== Task prompt ==
Print the entries exactly as given.

== Task material ==
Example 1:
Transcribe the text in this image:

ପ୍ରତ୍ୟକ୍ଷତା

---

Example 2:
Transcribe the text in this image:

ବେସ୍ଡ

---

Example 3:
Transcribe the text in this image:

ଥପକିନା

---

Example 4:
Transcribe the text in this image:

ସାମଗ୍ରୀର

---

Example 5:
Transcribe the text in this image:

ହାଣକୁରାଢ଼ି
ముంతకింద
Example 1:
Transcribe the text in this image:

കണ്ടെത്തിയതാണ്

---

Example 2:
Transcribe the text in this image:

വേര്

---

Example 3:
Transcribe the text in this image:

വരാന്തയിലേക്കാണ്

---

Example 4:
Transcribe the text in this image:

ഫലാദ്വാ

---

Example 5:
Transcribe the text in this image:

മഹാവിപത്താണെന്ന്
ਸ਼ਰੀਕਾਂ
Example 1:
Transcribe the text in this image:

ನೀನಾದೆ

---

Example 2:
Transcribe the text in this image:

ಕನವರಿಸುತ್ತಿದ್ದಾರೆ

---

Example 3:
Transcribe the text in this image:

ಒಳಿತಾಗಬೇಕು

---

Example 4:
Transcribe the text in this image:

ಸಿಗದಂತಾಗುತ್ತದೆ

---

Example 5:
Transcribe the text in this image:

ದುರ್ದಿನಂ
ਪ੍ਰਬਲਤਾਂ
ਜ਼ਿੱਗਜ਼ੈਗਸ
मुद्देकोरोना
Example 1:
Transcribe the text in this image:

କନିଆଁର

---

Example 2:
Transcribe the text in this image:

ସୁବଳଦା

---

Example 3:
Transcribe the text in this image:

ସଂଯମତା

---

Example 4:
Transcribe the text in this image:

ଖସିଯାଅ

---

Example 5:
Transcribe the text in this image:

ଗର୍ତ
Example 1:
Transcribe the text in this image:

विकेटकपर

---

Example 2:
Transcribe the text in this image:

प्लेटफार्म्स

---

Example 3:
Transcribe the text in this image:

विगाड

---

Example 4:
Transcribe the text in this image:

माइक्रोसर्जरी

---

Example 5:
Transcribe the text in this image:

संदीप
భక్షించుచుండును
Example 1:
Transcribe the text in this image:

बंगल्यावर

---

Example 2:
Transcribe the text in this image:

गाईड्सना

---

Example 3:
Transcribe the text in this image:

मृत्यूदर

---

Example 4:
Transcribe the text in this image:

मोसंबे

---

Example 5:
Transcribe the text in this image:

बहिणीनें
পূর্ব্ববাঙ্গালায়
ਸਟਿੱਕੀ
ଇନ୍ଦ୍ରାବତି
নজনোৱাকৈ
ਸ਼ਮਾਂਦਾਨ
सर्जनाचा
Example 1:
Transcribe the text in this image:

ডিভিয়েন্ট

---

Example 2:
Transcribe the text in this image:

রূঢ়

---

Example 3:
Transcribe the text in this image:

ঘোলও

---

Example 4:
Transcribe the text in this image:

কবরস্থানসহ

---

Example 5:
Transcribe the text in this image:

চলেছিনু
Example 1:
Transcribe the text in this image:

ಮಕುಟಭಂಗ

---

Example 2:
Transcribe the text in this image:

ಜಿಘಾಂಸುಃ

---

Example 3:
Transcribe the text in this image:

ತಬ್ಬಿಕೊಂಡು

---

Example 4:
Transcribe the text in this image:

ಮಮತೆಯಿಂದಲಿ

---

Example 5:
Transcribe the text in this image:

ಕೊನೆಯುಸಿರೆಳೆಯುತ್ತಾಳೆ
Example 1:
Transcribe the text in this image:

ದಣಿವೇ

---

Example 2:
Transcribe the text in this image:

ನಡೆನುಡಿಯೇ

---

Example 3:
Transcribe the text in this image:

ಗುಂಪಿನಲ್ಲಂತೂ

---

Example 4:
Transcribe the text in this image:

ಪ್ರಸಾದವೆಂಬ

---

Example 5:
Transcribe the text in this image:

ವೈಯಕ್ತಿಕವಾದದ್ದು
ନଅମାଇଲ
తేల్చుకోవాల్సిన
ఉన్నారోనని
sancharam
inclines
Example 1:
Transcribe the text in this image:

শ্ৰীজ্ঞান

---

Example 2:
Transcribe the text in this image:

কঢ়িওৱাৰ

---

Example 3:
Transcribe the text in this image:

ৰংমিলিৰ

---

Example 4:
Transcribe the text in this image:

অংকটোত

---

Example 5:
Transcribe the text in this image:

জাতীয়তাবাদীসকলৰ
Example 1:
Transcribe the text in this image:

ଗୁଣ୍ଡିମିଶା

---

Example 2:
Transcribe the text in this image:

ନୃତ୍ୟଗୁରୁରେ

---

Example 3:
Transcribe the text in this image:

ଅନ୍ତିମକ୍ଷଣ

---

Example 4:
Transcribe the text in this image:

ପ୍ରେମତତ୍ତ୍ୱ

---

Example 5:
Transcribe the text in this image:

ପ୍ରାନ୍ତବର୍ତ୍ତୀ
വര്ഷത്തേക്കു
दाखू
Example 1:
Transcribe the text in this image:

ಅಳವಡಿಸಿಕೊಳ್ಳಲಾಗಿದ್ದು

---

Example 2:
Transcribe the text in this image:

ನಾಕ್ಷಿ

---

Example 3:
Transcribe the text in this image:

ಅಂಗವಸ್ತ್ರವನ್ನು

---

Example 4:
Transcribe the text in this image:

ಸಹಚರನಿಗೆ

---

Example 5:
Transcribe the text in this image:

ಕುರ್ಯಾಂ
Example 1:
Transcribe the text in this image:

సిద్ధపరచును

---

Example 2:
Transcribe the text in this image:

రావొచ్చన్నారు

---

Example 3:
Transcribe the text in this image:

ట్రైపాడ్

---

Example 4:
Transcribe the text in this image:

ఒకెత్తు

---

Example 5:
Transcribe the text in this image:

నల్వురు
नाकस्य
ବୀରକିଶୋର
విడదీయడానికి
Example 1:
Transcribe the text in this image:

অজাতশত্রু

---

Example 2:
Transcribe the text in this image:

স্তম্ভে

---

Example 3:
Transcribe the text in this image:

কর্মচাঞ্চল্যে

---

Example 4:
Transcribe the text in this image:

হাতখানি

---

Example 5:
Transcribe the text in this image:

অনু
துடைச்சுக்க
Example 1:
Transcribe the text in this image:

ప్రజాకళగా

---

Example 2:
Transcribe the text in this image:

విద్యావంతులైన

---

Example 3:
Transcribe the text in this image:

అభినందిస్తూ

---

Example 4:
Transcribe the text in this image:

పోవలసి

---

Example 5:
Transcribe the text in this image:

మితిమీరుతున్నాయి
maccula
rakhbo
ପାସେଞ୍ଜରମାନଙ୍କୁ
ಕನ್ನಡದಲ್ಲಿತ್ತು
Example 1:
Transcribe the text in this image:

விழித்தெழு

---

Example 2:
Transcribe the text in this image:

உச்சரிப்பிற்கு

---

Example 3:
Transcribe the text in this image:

== Answer to the problem ==
Example 1:
Transcribe the text in this image:

ପ୍ରତ୍ୟକ୍ଷତା

---

Example 2:
Transcribe the text in this image:

ବେସ୍ଡ

---

Example 3:
Transcribe the text in this image:

ଥପକିନା

---

Example 4:
Transcribe the text in this image:

ସାମଗ୍ରୀର

---

Example 5:
Transcribe the text in this image:

ହାଣକୁରାଢ଼ି
ముంతకింద
Example 1:
Transcribe the text in this image:

കണ്ടെത്തിയതാണ്

---

Example 2:
Transcribe the text in this image:

വേര്

---

Example 3:
Transcribe the text in this image:

വരാന്തയിലേക്കാണ്

---

Example 4:
Transcribe the text in this image:

ഫലാദ്വാ

---

Example 5:
Transcribe the text in this image:

മഹാവിപത്താണെന്ന്
ਸ਼ਰੀਕਾਂ
Example 1:
Transcribe the text in this image:

ನೀನಾದೆ

---

Example 2:
Transcribe the text in this image:

ಕನವರಿಸುತ್ತಿದ್ದಾರೆ

---

Example 3:
Transcribe the text in this image:

ಒಳಿತಾಗಬೇಕು

---

Example 4:
Transcribe the text in this image:

ಸಿಗದಂತಾಗುತ್ತದೆ

---

Example 5:
Transcribe the text in this image:

ದುರ್ದಿನಂ
ਪ੍ਰਬਲਤਾਂ
ਜ਼ਿੱਗਜ਼ੈਗਸ
मुद्देकोरोना
Example 1:
Transcribe the text in this image:

କନିଆଁର

---

Example 2:
Transcribe the text in this image:

ସୁବଳଦା

---

Example 3:
Transcribe the text in this image:

ସଂଯମତା

---

Example 4:
Transcribe the text in this image:

ଖସିଯାଅ

---

Example 5:
Transcribe the text in this image:

ଗର୍ତ
Example 1:
Transcribe the text in this image:

विकेटकपर

---

Example 2:
Transcribe the text in this image:

प्लेटफार्म्स

---

Example 3:
Transcribe the text in this image:

विगाड

---

Example 4:
Transcribe the text in this image:

माइक्रोसर्जरी

---

Example 5:
Transcribe the text in this image:

संदीप
భక్షించుచుండును
Example 1:
Transcribe the text in this image:

बंगल्यावर

---

Example 2:
Transcribe the text in this image:

गाईड्सना

---

Example 3:
Transcribe the text in this image:

मृत्यूदर

---

Example 4:
Transcribe the text in this image:

मोसंबे

---

Example 5:
Transcribe the text in this image:

बहिणीनें
পূর্ব্ববাঙ্গালায়
ਸਟਿੱਕੀ
ଇନ୍ଦ୍ରାବତି
নজনোৱাকৈ
ਸ਼ਮਾਂਦਾਨ
सर्जनाचा
Example 1:
Transcribe the text in this image:

ডিভিয়েন্ট

---

Example 2:
Transcribe the text in this image:

রূঢ়

---

Example 3:
Transcribe the text in this image:

ঘোলও

---

Example 4:
Transcribe the text in this image:

কবরস্থানসহ

---

Example 5:
Transcribe the text in this image:

চলেছিনু
Example 1:
Transcribe the text in this image:

ಮಕುಟಭಂಗ

---

Example 2:
Transcribe the text in this image:

ಜಿಘಾಂಸುಃ

---

Example 3:
Transcribe the text in this image:

ತಬ್ಬಿಕೊಂಡು

---

Example 4:
Transcribe the text in this image:

ಮಮತೆಯಿಂದಲಿ

---

Example 5:
Transcribe the text in this image:

ಕೊನೆಯುಸಿರೆಳೆಯುತ್ತಾಳೆ
Example 1:
Transcribe the text in this image:

ದಣಿವೇ

---

Example 2:
Transcribe the text in this image:

ನಡೆನುಡಿಯೇ

---

Example 3:
Transcribe the text in this image:

ಗುಂಪಿನಲ್ಲಂತೂ

---

Example 4:
Transcribe the text in this image:

ಪ್ರಸಾದವೆಂಬ

---

Example 5:
Transcribe the text in this image:

ವೈಯಕ್ತಿಕವಾದದ್ದು
ନଅମାଇଲ
తేల్చుకోవాల్సిన
ఉన్నారోనని
sancharam
inclines
Example 1:
Transcribe the text in this image:

শ্ৰীজ্ঞান

---

Example 2:
Transcribe the text in this image:

কঢ়িওৱাৰ

---

Example 3:
Transcribe the text in this image:

ৰংমিলিৰ

---

Example 4:
Transcribe the text in this image:

অংকটোত

---

Example 5:
Transcribe the text in this image:

জাতীয়তাবাদীসকলৰ
Example 1:
Transcribe the text in this image:

ଗୁଣ୍ଡିମିଶା

---

Example 2:
Transcribe the text in this image:

ନୃତ୍ୟଗୁରୁରେ

---

Example 3:
Transcribe the text in this image:

ଅନ୍ତିମକ୍ଷଣ

---

Example 4:
Transcribe the text in this image:

ପ୍ରେମତତ୍ତ୍ୱ

---

Example 5:
Transcribe the text in this image:

ପ୍ରାନ୍ତବର୍ତ୍ତୀ
വര്ഷത്തേക്കു
दाखू
Example 1:
Transcribe the text in this image:

ಅಳವಡಿಸಿಕೊಳ್ಳಲಾಗಿದ್ದು

---

Example 2:
Transcribe the text in this image:

ನಾಕ್ಷಿ

---

Example 3:
Transcribe the text in this image:

ಅಂಗವಸ್ತ್ರವನ್ನು

---

Example 4:
Transcribe the text in this image:

ಸಹಚರನಿಗೆ

---

Example 5:
Transcribe the text in this image:

ಕುರ್ಯಾಂ
Example 1:
Transcribe the text in this image:

సిద్ధపరచును

---

Example 2:
Transcribe the text in this image:

రావొచ్చన్నారు

---

Example 3:
Transcribe the text in this image:

ట్రైపాడ్

---

Example 4:
Transcribe the text in this image:

ఒకెత్తు

---

Example 5:
Transcribe the text in this image:

నల్వురు
नाकस्य
ବୀରକିଶୋର
విడదీయడానికి
Example 1:
Transcribe the text in this image:

অজাতশত্রু

---

Example 2:
Transcribe the text in this image:

স্তম্ভে

---

Example 3:
Transcribe the text in this image:

কর্মচাঞ্চল্যে

---

Example 4:
Transcribe the text in this image:

হাতখানি

---

Example 5:
Transcribe the text in this image:

অনু
துடைச்சுக்க
Example 1:
Transcribe the text in this image:

ప్రజాకళగా

---

Example 2:
Transcribe the text in this image:

విద్యావంతులైన

---

Example 3:
Transcribe the text in this image:

అభినందిస్తూ

---

Example 4:
Transcribe the text in this image:

పోవలసి

---

Example 5:
Transcribe the text in this image:

మితిమీరుతున్నాయి
maccula
rakhbo
ପାସେଞ୍ଜରମାନଙ୍କୁ
ಕನ್ನಡದಲ್ಲಿತ್ತು
Example 1:
Transcribe the text in this image:

விழித்தெழு

---

Example 2:
Transcribe the text in this image:

உச்சரிப்பிற்கு

---

Example 3:
Transcribe the text in this image:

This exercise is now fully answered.